White employees earn $4 dollars more an hour than employees of color in the restaurant industry. Flickr/fotoscanon/

Raising the minimum wage and changing workplace culture could help.

With almost 11 million employees, the restaurant industry is one of the fastest-growing sectors in the United States, but it is also one of the lowest paying—restaurant workers in general are three times as poor as the rest of the U.S. workforce. Within the industry, workers of color are even worse off.
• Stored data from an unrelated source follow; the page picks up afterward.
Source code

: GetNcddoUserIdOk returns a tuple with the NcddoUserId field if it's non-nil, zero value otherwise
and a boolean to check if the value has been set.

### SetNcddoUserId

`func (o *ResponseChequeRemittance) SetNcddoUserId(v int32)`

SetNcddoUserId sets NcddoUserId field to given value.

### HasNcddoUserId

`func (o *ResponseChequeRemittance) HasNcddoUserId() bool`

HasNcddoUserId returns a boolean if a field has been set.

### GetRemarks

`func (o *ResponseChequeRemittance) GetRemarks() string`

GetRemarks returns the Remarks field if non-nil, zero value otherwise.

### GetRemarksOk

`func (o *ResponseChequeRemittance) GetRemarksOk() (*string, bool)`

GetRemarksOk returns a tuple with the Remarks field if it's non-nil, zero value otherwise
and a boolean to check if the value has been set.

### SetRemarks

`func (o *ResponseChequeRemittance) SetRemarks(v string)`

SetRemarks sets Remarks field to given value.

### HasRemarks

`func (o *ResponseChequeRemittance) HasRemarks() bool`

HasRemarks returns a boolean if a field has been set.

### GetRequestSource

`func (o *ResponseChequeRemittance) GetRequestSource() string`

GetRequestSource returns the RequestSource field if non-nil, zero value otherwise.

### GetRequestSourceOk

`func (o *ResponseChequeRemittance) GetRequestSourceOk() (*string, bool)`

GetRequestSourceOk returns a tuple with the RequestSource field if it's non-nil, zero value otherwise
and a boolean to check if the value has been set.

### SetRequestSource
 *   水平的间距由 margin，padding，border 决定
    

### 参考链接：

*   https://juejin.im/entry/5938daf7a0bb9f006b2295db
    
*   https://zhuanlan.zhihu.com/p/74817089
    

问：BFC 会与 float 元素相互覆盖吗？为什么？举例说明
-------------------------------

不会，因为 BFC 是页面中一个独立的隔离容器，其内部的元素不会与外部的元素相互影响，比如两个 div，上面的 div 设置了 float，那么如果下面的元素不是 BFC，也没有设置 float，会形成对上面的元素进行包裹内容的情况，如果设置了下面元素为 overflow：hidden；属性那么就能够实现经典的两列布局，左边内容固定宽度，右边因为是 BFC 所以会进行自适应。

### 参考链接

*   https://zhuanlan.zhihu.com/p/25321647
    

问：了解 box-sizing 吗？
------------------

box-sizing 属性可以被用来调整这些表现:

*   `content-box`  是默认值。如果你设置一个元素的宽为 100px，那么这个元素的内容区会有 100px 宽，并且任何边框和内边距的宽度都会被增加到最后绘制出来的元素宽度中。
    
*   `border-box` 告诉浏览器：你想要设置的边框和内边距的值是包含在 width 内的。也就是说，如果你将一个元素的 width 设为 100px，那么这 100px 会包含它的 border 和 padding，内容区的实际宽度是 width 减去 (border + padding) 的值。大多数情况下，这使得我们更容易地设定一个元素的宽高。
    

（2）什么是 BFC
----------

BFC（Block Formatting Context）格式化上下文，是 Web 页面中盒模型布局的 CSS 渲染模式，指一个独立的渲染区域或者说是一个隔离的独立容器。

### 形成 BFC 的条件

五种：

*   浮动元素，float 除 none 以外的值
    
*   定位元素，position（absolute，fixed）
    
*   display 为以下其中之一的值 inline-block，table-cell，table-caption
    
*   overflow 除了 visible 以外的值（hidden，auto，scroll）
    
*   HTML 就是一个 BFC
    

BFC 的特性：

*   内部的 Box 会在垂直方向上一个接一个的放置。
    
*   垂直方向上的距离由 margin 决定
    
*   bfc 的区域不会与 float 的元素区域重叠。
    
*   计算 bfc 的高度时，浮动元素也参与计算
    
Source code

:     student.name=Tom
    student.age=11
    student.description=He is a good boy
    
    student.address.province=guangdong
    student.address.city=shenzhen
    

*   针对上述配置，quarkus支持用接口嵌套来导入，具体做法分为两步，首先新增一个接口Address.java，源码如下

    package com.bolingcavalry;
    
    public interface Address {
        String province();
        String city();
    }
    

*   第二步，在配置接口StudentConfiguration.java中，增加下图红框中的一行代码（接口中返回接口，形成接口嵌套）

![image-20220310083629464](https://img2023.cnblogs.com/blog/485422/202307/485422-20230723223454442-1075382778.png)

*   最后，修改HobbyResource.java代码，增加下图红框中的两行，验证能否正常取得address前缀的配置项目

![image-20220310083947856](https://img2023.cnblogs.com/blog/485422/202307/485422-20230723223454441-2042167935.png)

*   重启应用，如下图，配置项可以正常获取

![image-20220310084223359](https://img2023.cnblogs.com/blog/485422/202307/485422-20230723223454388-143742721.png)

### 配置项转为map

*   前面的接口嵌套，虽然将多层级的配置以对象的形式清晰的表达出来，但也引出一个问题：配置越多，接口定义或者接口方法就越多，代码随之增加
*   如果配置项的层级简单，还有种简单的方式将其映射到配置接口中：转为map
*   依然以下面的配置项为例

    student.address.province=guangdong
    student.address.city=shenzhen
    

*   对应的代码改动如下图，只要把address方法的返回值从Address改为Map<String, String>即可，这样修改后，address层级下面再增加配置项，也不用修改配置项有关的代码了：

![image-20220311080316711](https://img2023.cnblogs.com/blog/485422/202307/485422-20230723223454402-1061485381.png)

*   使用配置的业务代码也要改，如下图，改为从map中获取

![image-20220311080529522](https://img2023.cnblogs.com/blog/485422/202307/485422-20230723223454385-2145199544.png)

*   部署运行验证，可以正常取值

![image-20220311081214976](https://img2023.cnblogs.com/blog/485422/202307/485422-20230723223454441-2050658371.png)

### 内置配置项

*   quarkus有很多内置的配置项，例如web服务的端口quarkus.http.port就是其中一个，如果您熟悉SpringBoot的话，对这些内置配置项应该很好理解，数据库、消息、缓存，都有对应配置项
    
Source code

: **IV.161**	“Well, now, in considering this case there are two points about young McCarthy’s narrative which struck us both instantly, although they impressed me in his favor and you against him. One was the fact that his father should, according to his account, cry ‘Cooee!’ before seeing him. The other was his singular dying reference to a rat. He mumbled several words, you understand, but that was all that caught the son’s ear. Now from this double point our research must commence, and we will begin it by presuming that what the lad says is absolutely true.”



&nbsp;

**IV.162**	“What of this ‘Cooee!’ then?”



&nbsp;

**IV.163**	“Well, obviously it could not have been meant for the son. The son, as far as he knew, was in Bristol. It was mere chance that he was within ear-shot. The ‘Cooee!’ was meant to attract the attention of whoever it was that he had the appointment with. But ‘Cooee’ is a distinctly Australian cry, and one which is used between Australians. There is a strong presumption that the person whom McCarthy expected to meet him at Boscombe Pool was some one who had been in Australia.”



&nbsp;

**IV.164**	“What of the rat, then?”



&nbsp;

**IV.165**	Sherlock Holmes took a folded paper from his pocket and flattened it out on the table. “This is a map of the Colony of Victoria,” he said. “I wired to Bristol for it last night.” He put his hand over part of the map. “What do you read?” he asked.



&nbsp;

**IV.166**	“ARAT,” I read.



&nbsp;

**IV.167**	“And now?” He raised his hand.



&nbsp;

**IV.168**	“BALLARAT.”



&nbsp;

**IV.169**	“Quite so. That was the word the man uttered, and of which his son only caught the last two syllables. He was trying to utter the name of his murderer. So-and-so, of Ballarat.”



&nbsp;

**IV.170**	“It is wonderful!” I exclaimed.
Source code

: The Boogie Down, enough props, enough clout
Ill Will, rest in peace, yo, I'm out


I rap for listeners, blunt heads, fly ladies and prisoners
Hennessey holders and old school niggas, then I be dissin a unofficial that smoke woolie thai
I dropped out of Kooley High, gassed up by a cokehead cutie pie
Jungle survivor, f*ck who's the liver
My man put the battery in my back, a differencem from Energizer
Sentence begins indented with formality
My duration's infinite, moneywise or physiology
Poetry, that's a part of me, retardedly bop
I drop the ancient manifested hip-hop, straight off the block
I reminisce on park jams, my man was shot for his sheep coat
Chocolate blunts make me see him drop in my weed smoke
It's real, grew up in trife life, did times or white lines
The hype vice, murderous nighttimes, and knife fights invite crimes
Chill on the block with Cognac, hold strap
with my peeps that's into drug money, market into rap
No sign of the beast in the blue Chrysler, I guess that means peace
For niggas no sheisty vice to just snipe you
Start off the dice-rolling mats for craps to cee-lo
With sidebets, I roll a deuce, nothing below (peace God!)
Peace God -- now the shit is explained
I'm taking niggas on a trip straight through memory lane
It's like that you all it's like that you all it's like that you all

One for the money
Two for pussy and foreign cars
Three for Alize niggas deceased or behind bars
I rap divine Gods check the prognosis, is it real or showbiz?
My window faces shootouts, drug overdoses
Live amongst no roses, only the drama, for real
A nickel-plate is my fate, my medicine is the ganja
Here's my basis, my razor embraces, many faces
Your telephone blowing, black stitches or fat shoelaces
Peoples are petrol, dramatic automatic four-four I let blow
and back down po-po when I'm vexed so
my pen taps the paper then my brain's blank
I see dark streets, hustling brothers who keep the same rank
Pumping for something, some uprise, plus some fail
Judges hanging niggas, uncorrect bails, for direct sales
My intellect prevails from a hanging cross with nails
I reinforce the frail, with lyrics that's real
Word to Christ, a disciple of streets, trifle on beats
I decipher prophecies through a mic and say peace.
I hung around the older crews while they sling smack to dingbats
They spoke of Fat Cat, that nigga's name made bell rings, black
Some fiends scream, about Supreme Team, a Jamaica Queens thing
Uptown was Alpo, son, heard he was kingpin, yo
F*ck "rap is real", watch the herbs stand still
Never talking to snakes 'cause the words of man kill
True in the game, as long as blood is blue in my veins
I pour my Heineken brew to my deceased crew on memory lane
They are twice as likely to live in poverty than their white counterparts.

This is because people of color are far more likely to be relegated to the lowest-wage and back-end jobs in casual restaurants, instead of fine-dining opportunities that pay better, according to a recent report from Restaurant Opportunities Centers United.

"Minority populations are systematically denied access to these livable-wage positions," says Teófilo Reyes, the organization's national research director. Employees of color face "glass ceilings, low floors and locked doors" in American restaurants, according to Reyes.

Within the restaurant industry, people of color are mainly employed in lower-wage, fast food and casual dining restaurants. (Flickr/thomashawk)

To prove that this earnings gap exists, the researchers first analyzed Census data. They found that workers of color and non-naturalized immigrants pay a hefty "tax" in the form of earnings that are as much as 57 percent lower than their white counterparts.

The researchers then canvassed 273 fine-dining restaurants, confirming the maitre d's, bartenders, servers and hosts were predominantly white (and in many of those positions, they were in fact white men).

White males occupied most front-of-the-house positions in fine-dining restaurants. (Restaurant Opportunities Center United)

The rest—the immigrants and people of color—earn far less in positions such as bussers, dishwashers, or cashiers.

"You have a situation where the workers who are bringing the food to your table can’t afford to feed themselves,” says Reyes.

To improve these circumstances, the report recommends that states raise the minimum wage and that employers follow. States that have already done so have benefited, and so has the restaurant industry in those states, Reyes says.

The study also reveals that the industry's hiring and promoting practices are often discriminatory. The researchers tested for discrimination in hiring in three diverse U.S. cities—Chicago, Detroit and New Orleans—cities where around 40 percent of restaurant employees are minorities. In each city, they sent out trained white and minority restaurant professionals to apply for the same positions. So that there was no question of eligibility, they made it so that the applicant of color was slightly more qualified.

The results varied by city, but in general, minority applicants were only 73 percent as likely to get the job, and also less likely to get a call-back for an interview.

Applicants of color were less likely to get a call back or the job offer. (Restaurant Opportunities Center United)

Chicago fared the worst out of the three cities they tested—qualified minority applicants were only half as likely to get job offers there.

In every city tested, the minority applicants were much less likely to be called back and be offered a job. (Restaurant Opportunities Center United)

A few years back, Rameka Aton tried a similar test of her own. Aton, a 30-year-old black woman, has been working in the restaurant industry for ten years. At the time, she was applying for positions at fine-dining spots in downtown Chicago. Despite having experience and being highly qualified (Aton has a certificate as a level-one sommelier), she wasn't having any luck. She suspected it was because with all her applications, she was asked to send in a photo of herself—a photo that revealed her race. To prove her theory, for one of the jobs she applied she sent in a photo of a white girlfriend of hers with her résumé. She got a call from the restaurant the same day.

"That was kind of a blatant example to me that discrimination is actually very real and very much a part of the hiring process," says Aton, who now tends bar at Dugan's Pub and is a member of Restaurant Opportunities Centers United in Chicago.

At the fine-dining places she has worked, Aton says she's often the only black woman. And once she is hired, climbing up the ladder hasn't been easy. Often times it's not how well you do, but who you're friends with that gets you promoted, she says.

Hiring and promotion processes in many industries tend to reflect the social networks of current employees. In predominantly white fine dining restaurants, it can be especially difficult for people from other backgrounds to break in. To combat this, Restaurant Opportunities Centers United recommends standardizing hiring and promotion protocol.

But even if management wants to diversify, they may hesitate to do so based on perceptions of customer preferences.

"[The fine-dining restaurants] want their establishment to represent their clients, who are predominantly white," Aton says. African-American workers, specifically, make up only 6 percent of the fine-dining workforce, which is low even compared to other minorities. (Latinos, for instance, make up 17 percent.)

The higher salaries fine-dining establishments offer employees are often used as an example to justify a low minimum-wage policy, Reyes says—but a close look at who is getting these salaries makes the imbalance clear. High prices already limit the diversity of customers who frequent expensive restaurants. Aton points out that dress codes, like those banning baggy pants, can do the same. And once a homogenous clientele is seated at the bar, keeping them happy might mean leaving stereotypes intact.